▶ _DOCUMENT EXCERPT_:

Tribunal finds Acas Code applies to SOSR dismissals

In Cummings v Siemens Communications Ltd, an employment tribunal has surprisingly held that the Acas Code on Disciplinary and Grievance Procedures applies where an employer is considering dismissing an employee for “some other substantial reason”.

95% of employees agreed to a contractual change owing to the company’s financial situation. Mr Cummings did not and was dismissed for “some other substantial reason” (SOSR). A tribunal found the dismissal procedurally and substantively fair, albeit that the employer had not complied with the Acas Code on Disciplinary and Grievance Procedures. The ‘breach’ of the Code was that Siemans did not write a letter to Mr Cummings inviting him to the dismissal meeting. However, Siemans had complied with the spirit of the Code and had a sound business reason for the change.

The surprising aspect of the case was the tribunal’s finding that the Code applied to a SOSR dismissal. The Code states that “disciplinary situations include misconduct and/or poor performance”. According to the tribunal, the word ‘include’ means that its application is not necessarily limited to those issues.  But the Code is designed to “help employers deal with disciplinary and grievance situations in the workplace” and it is difficult to see how the events in this case could in any way be described as a “disciplinary situation”.

For the time being, while the legal debate ‘rages’ on, the case serves as a very useful reminder that the good practice set out in the Acas Code should be followed when any dismissal is contemplated, except of course, ‘retirement’ at or above the default retirement age (DFA), or under the DFA but which does not amount to unlawful age discrimination, and where in both cases a specific statutory procedure applies.

▶ _WHAT THE TASK ASKS_:
Answer these questions using the piece on the Cummings v Siemens tribunal ruling:
1. What percentage of employees agreed to the contractual change?
2. What did the employer fail to do that counted as the breach of the Acas Code?
3. According to the Code, what do disciplinary situations include?
The lines play no part in this.

▶ _DATA SHOWN_:
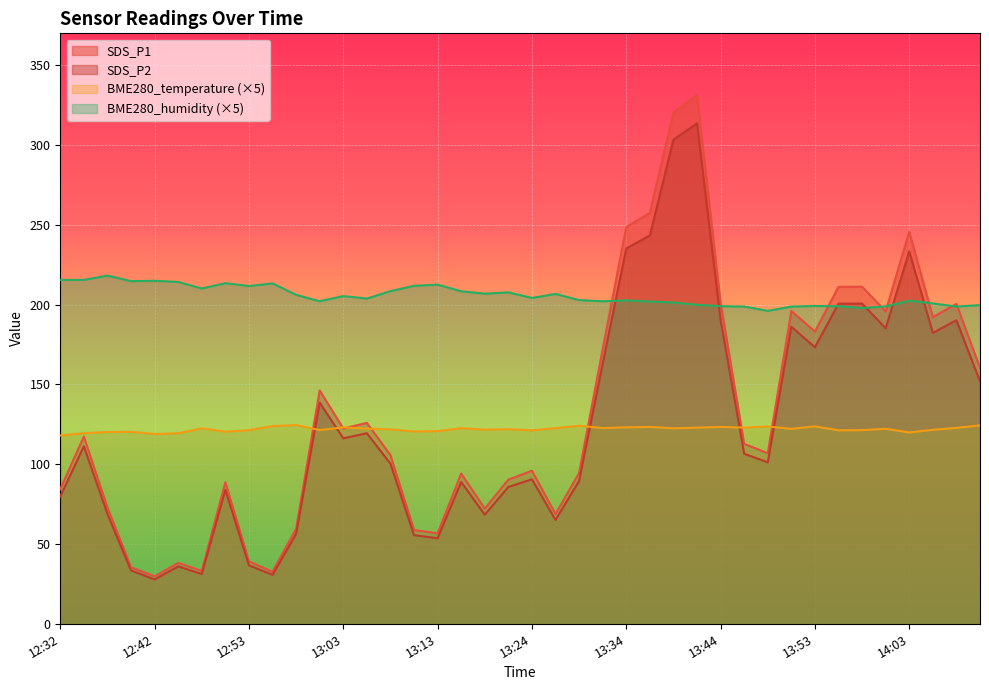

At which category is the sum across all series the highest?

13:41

▶ _SOLUTION FOR THIS EXERCISE_:
1. 95%
2. It did not write a letter to Mr Cummings inviting him to the dismissal meeting.
3. Misconduct and/or poor performance.